Asisstant API for querying image

With Assistant API, document can be uploaded for RAG. How can I use image as in vision with Assistant API?

In ChatGPT Plus, I created a custom chat where documents and images can be uploaded, and can be queried later. How can that achieved using API?

You can do that by:

  1. uploading the image to the API file storage, with purpose “vision”
  2. including the file ID as a part of a user message you add to a thread.

The API reference for assistants → messages has the format for passing user messages when you expand the content section.

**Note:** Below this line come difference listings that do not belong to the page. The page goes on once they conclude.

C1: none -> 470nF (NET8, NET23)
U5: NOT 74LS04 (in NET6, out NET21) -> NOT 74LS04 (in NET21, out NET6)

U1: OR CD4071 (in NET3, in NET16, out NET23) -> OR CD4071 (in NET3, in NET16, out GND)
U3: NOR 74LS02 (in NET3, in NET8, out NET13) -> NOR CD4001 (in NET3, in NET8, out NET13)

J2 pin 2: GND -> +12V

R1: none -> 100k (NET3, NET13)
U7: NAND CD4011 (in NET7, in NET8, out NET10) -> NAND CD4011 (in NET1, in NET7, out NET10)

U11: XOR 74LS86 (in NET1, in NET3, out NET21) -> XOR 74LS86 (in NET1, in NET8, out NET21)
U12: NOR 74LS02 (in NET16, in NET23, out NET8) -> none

Thanks Jay. It works well for me.
This is the code in Nodejs - may be beneficial for others too.

const imageFileId = “file-xxxxxxxxxxxxxx”

const actualContent = [{ type: ‘text’, text: prompt }, { type: ‘image_file’, image_file : {file_id: imageFileId} } ]
const threadMessages = await openai.beta.threads.messages.create(
myThreadId,
{ role: “user”, content: actualContent },

);

1 Like

uploading image a part of message worked back then, now it always failed even in the playground.

That is because OpenAI’s assistant product, and the developer outreach and support (if you aren’t a blog-worthy partner), is franky, a turd, that has taken half a year to have a mere sugar-coating applied.

Vision has been broken by OpenAI for going on a week.

OpenAI’s blog is now not product announcements and developments but “success stories”. Quotes like: “Driven by its mission to remove tedious tasks from developers’ workflows, JetBrains incorporated OpenAI’s API into its AI Assistant product.”

To be such a partner is apparently allowing OpenAI to make up stories about your satisfaction and the quality of their product under your name. Or simply that no sane developer would rely on OpenAI Assistants, a low-code generic “solution” that maximizes code use while minimizing your control, and only attempts to solve a dumb middle-manager problem, “how do I chat about my PDFs”.